What is expected: An exact copy of all the data below is needed, without its pictures.
# # #
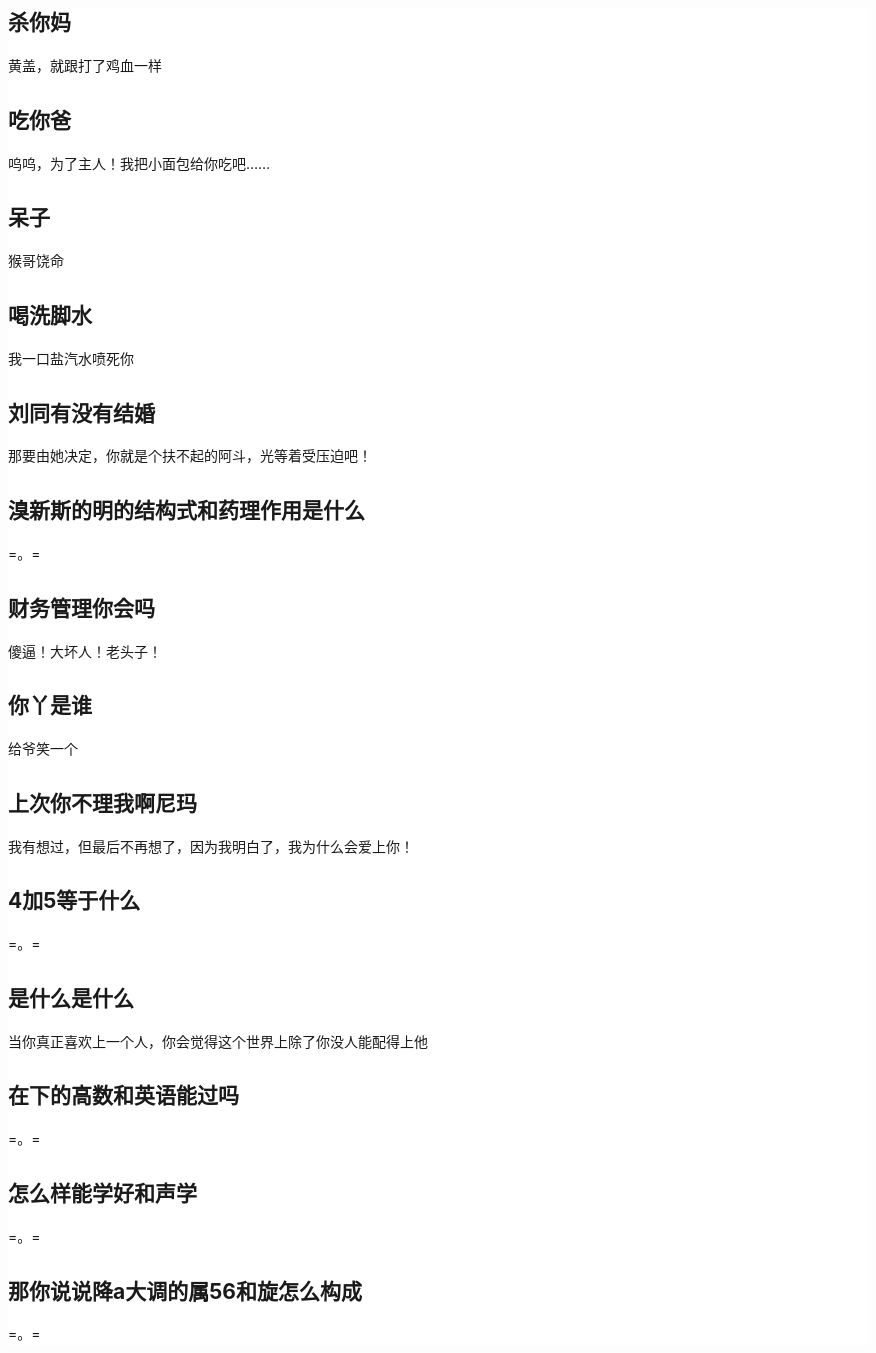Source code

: ## 杀你妈
黄盖，就跟打了鸡血一样

## 吃你爸
呜呜，为了主人！我把小面包给你吃吧……

## 呆子
猴哥饶命

## 喝洗脚水
我一口盐汽水喷死你

## 刘同有没有结婚
那要由她决定，你就是个扶不起的阿斗，光等着受压迫吧！

## 溴新斯的明的结构式和药理作用是什么
=。=

## 财务管理你会吗
傻逼！大坏人！老头子！

## 你丫是谁
给爷笑一个

## 上次你不理我啊尼玛
我有想过，但最后不再想了，因为我明白了，我为什么会爱上你！

## 4加5等于什么
=。=

## 是什么是什么
当你真正喜欢上一个人，你会觉得这个世界上除了你没人能配得上他

## 在下的高数和英语能过吗
=。=

## 怎么样能学好和声学
=。=

## 那你说说降a大调的属56和旋怎么构成
=。=

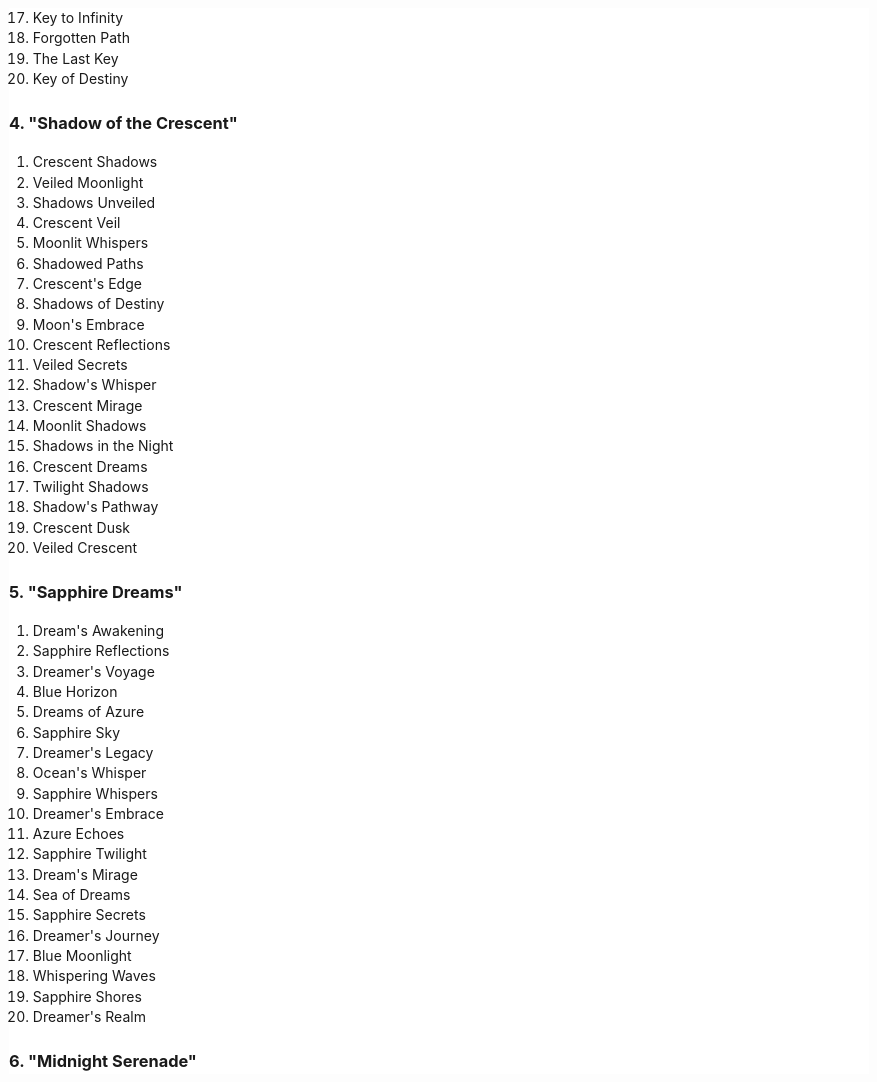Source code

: 17. Key to Infinity
18. Forgotten Path
19. The Last Key
20. Key of Destiny

### 4. "Shadow of the Crescent"

1. Crescent Shadows
2. Veiled Moonlight
3. Shadows Unveiled
4. Crescent Veil
5. Moonlit Whispers
6. Shadowed Paths
7. Crescent's Edge
8. Shadows of Destiny
9. Moon's Embrace
10. Crescent Reflections
11. Veiled Secrets
12. Shadow's Whisper
13. Crescent Mirage
14. Moonlit Shadows
15. Shadows in the Night
16. Crescent Dreams
17. Twilight Shadows
18. Shadow's Pathway
19. Crescent Dusk
20. Veiled Crescent

### 5. "Sapphire Dreams"

1. Dream's Awakening
2. Sapphire Reflections
3. Dreamer's Voyage
4. Blue Horizon
5. Dreams of Azure
6. Sapphire Sky
7. Dreamer's Legacy
8. Ocean's Whisper
9. Sapphire Whispers
10. Dreamer's Embrace
11. Azure Echoes
12. Sapphire Twilight
13. Dream's Mirage
14. Sea of Dreams
15. Sapphire Secrets
16. Dreamer's Journey
17. Blue Moonlight
18. Whispering Waves
19. Sapphire Shores
20. Dreamer's Realm

### 6. "Midnight Serenade"
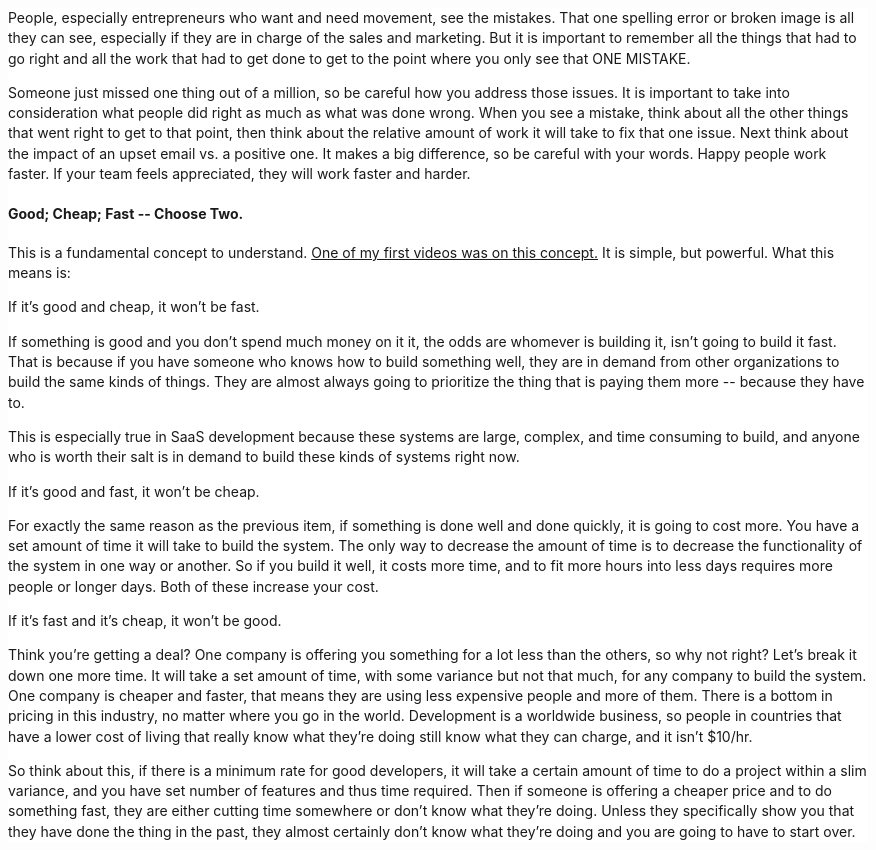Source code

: 
People, especially entrepreneurs who want and need movement, see the mistakes. That one spelling error or broken image is all they can see, especially if they are in charge of the sales and marketing. But it is important to remember all the things that had to go right and all the work that had to get done to get to the point where you only see that ONE MISTAKE.  


Someone just missed one thing out of a million, so be careful how you address those issues. It is important to take into consideration what people did right as much as what was done wrong. When you see a mistake, think about all the other things that went right to get to that point, then think about the relative amount of work it will take to fix that one issue. Next think about the impact of an upset email vs. a positive one. It makes a big difference, so be careful with your words. Happy people work faster. If your team feels appreciated, they will work faster and harder.

#### Good; Cheap; Fast -- Choose Two.

This is a fundamental concept to understand. [One of my first videos was on this concept.](https://www.youtube.com/watch?v=ERRz7Ju5EpE) It is simple, but powerful. What this means is:  


If it’s good and cheap, it won’t be fast.

If something is good and you don’t spend much money on it it, the odds are whomever is building it, isn’t going to build it fast. That is because if you have someone who knows how to build something well, they are in demand from other organizations to build the same kinds of things. They are almost always going to prioritize the thing that is paying them more -- because they have to.  


This is especially true in SaaS development because these systems are large, complex, and time consuming to build, and anyone who is worth their salt is in demand to build these kinds of systems right now.

If it’s good and fast, it won’t be cheap.

For exactly the same reason as the previous item, if something is done well and done quickly, it is going to cost more. You have a set amount of time it will take to build the system. The only way to decrease the amount of time is to decrease the functionality of the system in one way or another. So if you build it well, it costs more time, and to fit more hours into less days requires more people or longer days. Both of these increase your cost.

If it’s fast and it’s cheap, it won’t be good.

Think you’re getting a deal? One company is offering you something for a lot less than the others, so why not right? Let’s break it down one more time. It will take a set amount of time, with some variance but not that much, for any company to build the system. One company is cheaper and faster, that means they are using less expensive people and more of them. There is a bottom in pricing in this industry, no matter where you go in the world. Development is a worldwide business, so people in countries that have a lower cost of living that really know what they’re doing still know what they can charge, and it isn’t $10/hr.  


So think about this, if there is a minimum rate for good developers, it will take a certain amount of time to do a project within a slim variance, and you have set number of features and thus time required. Then if someone is offering a cheaper price and to do something fast, they are either cutting time somewhere or don’t know what they’re doing. Unless they specifically show you that they have done the thing in the past, they almost certainly don’t know what they’re doing and you are going to have to start over.  
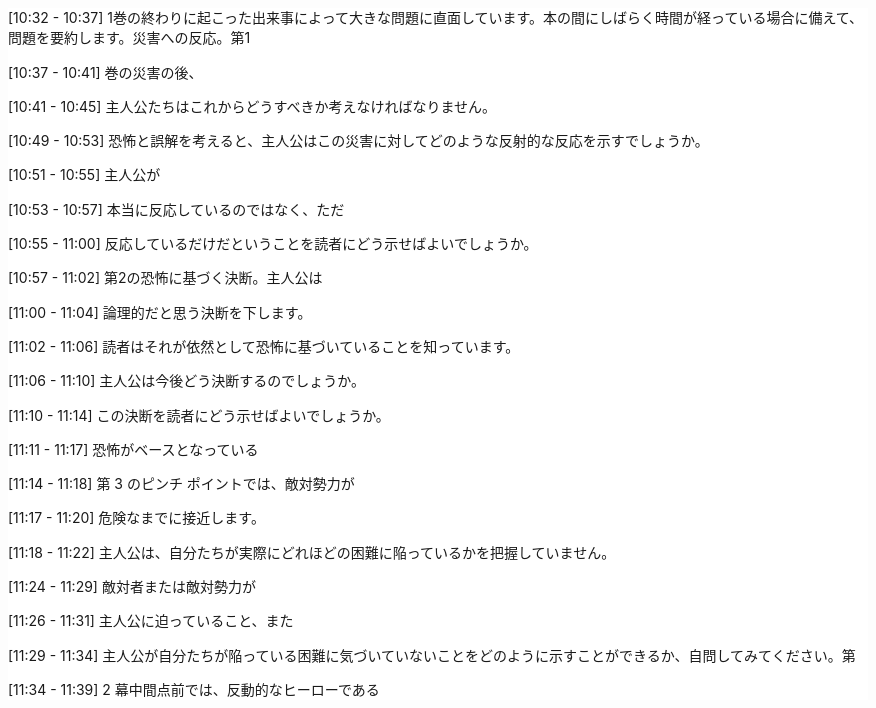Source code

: [10:32 - 10:37]
1巻の終わりに起こった出来事によって大きな問題に直面しています。本の間にしばらく時間が経っている場合に備えて、問題を要約します。災害への反応。第1

[10:37 - 10:41]
巻の災害の後、

[10:41 - 10:45]
主人公たちはこれからどうすべきか考えなければなりません。

[10:49 - 10:53]
恐怖と誤解を考えると、主人公はこの災害に対してどのような反射的な反応を示すでしょうか。

[10:51 - 10:55]
主人公が

[10:53 - 10:57]
本当に反応しているのではなく、ただ

[10:55 - 11:00]
反応しているだけだということを読者にどう示せばよいでしょうか。

[10:57 - 11:02]
第2の恐怖に基づく決断。主人公は

[11:00 - 11:04]
論理的だと思う決断を下します。

[11:02 - 11:06]
読者はそれが依然として恐怖に基づいていることを知っています。

[11:06 - 11:10]
主人公は今後どう決断するのでしょうか。

[11:10 - 11:14]
この決断を読者にどう示せばよいでしょうか。

[11:11 - 11:17]
恐怖がベースとなっている

[11:14 - 11:18]
第 3 のピンチ ポイントでは、敵対勢力が

[11:17 - 11:20]
危険なまでに接近します。

[11:18 - 11:22]
主人公は、自分たちが実際にどれほどの困難に陥っているかを把握していません。

[11:24 - 11:29]
敵対者または敵対勢力が

[11:26 - 11:31]
主人公に迫っていること、また

[11:29 - 11:34]
主人公が自分たちが陥っている困難に気づいていないことをどのように示すことができるか、自問してみてください。第

[11:34 - 11:39]
2 幕中間点前では、反動的なヒーローである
# # #
Result:
Source code

: ## 杀你妈
黄盖，就跟打了鸡血一样

## 吃你爸
呜呜，为了主人！我把小面包给你吃吧……

## 呆子
猴哥饶命

## 喝洗脚水
我一口盐汽水喷死你

## 刘同有没有结婚
那要由她决定，你就是个扶不起的阿斗，光等着受压迫吧！

## 溴新斯的明的结构式和药理作用是什么
=。=

## 财务管理你会吗
傻逼！大坏人！老头子！

## 你丫是谁
给爷笑一个

## 上次你不理我啊尼玛
我有想过，但最后不再想了，因为我明白了，我为什么会爱上你！

## 4加5等于什么
=。=

## 是什么是什么
当你真正喜欢上一个人，你会觉得这个世界上除了你没人能配得上他

## 在下的高数和英语能过吗
=。=

## 怎么样能学好和声学
=。=

## 那你说说降a大调的属56和旋怎么构成
=。=

Source code

: 17. Key to Infinity
18. Forgotten Path
19. The Last Key
20. Key of Destiny

### 4. "Shadow of the Crescent"

1. Crescent Shadows
2. Veiled Moonlight
3. Shadows Unveiled
4. Crescent Veil
5. Moonlit Whispers
6. Shadowed Paths
7. Crescent's Edge
8. Shadows of Destiny
9. Moon's Embrace
10. Crescent Reflections
11. Veiled Secrets
12. Shadow's Whisper
13. Crescent Mirage
14. Moonlit Shadows
15. Shadows in the Night
16. Crescent Dreams
17. Twilight Shadows
18. Shadow's Pathway
19. Crescent Dusk
20. Veiled Crescent

### 5. "Sapphire Dreams"

1. Dream's Awakening
2. Sapphire Reflections
3. Dreamer's Voyage
4. Blue Horizon
5. Dreams of Azure
6. Sapphire Sky
7. Dreamer's Legacy
8. Ocean's Whisper
9. Sapphire Whispers
10. Dreamer's Embrace
11. Azure Echoes
12. Sapphire Twilight
13. Dream's Mirage
14. Sea of Dreams
15. Sapphire Secrets
16. Dreamer's Journey
17. Blue Moonlight
18. Whispering Waves
19. Sapphire Shores
20. Dreamer's Realm

### 6. "Midnight Serenade"
Source code

: 
People, especially entrepreneurs who want and need movement, see the mistakes. That one spelling error or broken image is all they can see, especially if they are in charge of the sales and marketing. But it is important to remember all the things that had to go right and all the work that had to get done to get to the point where you only see that ONE MISTAKE.  


Someone just missed one thing out of a million, so be careful how you address those issues. It is important to take into consideration what people did right as much as what was done wrong. When you see a mistake, think about all the other things that went right to get to that point, then think about the relative amount of work it will take to fix that one issue. Next think about the impact of an upset email vs. a positive one. It makes a big difference, so be careful with your words. Happy people work faster. If your team feels appreciated, they will work faster and harder.

#### Good; Cheap; Fast -- Choose Two.

This is a fundamental concept to understand. [One of my first videos was on this concept.](https://www.youtube.com/watch?v=ERRz7Ju5EpE) It is simple, but powerful. What this means is:  


If it’s good and cheap, it won’t be fast.

If something is good and you don’t spend much money on it it, the odds are whomever is building it, isn’t going to build it fast. That is because if you have someone who knows how to build something well, they are in demand from other organizations to build the same kinds of things. They are almost always going to prioritize the thing that is paying them more -- because they have to.  


This is especially true in SaaS development because these systems are large, complex, and time consuming to build, and anyone who is worth their salt is in demand to build these kinds of systems right now.

If it’s good and fast, it won’t be cheap.

For exactly the same reason as the previous item, if something is done well and done quickly, it is going to cost more. You have a set amount of time it will take to build the system. The only way to decrease the amount of time is to decrease the functionality of the system in one way or another. So if you build it well, it costs more time, and to fit more hours into less days requires more people or longer days. Both of these increase your cost.

If it’s fast and it’s cheap, it won’t be good.

Think you’re getting a deal? One company is offering you something for a lot less than the others, so why not right? Let’s break it down one more time. It will take a set amount of time, with some variance but not that much, for any company to build the system. One company is cheaper and faster, that means they are using less expensive people and more of them. There is a bottom in pricing in this industry, no matter where you go in the world. Development is a worldwide business, so people in countries that have a lower cost of living that really know what they’re doing still know what they can charge, and it isn’t $10/hr.  


So think about this, if there is a minimum rate for good developers, it will take a certain amount of time to do a project within a slim variance, and you have set number of features and thus time required. Then if someone is offering a cheaper price and to do something fast, they are either cutting time somewhere or don’t know what they’re doing. Unless they specifically show you that they have done the thing in the past, they almost certainly don’t know what they’re doing and you are going to have to start over.  
Source code

: [10:32 - 10:37]
1巻の終わりに起こった出来事によって大きな問題に直面しています。本の間にしばらく時間が経っている場合に備えて、問題を要約します。災害への反応。第1

[10:37 - 10:41]
巻の災害の後、

[10:41 - 10:45]
主人公たちはこれからどうすべきか考えなければなりません。

[10:49 - 10:53]
恐怖と誤解を考えると、主人公はこの災害に対してどのような反射的な反応を示すでしょうか。

[10:51 - 10:55]
主人公が

[10:53 - 10:57]
本当に反応しているのではなく、ただ

[10:55 - 11:00]
反応しているだけだということを読者にどう示せばよいでしょうか。

[10:57 - 11:02]
第2の恐怖に基づく決断。主人公は

[11:00 - 11:04]
論理的だと思う決断を下します。

[11:02 - 11:06]
読者はそれが依然として恐怖に基づいていることを知っています。

[11:06 - 11:10]
主人公は今後どう決断するのでしょうか。

[11:10 - 11:14]
この決断を読者にどう示せばよいでしょうか。

[11:11 - 11:17]
恐怖がベースとなっている

[11:14 - 11:18]
第 3 のピンチ ポイントでは、敵対勢力が

[11:17 - 11:20]
危険なまでに接近します。

[11:18 - 11:22]
主人公は、自分たちが実際にどれほどの困難に陥っているかを把握していません。

[11:24 - 11:29]
敵対者または敵対勢力が

[11:26 - 11:31]
主人公に迫っていること、また

[11:29 - 11:34]
主人公が自分たちが陥っている困難に気づいていないことをどのように示すことができるか、自問してみてください。第

[11:34 - 11:39]
2 幕中間点前では、反動的なヒーローである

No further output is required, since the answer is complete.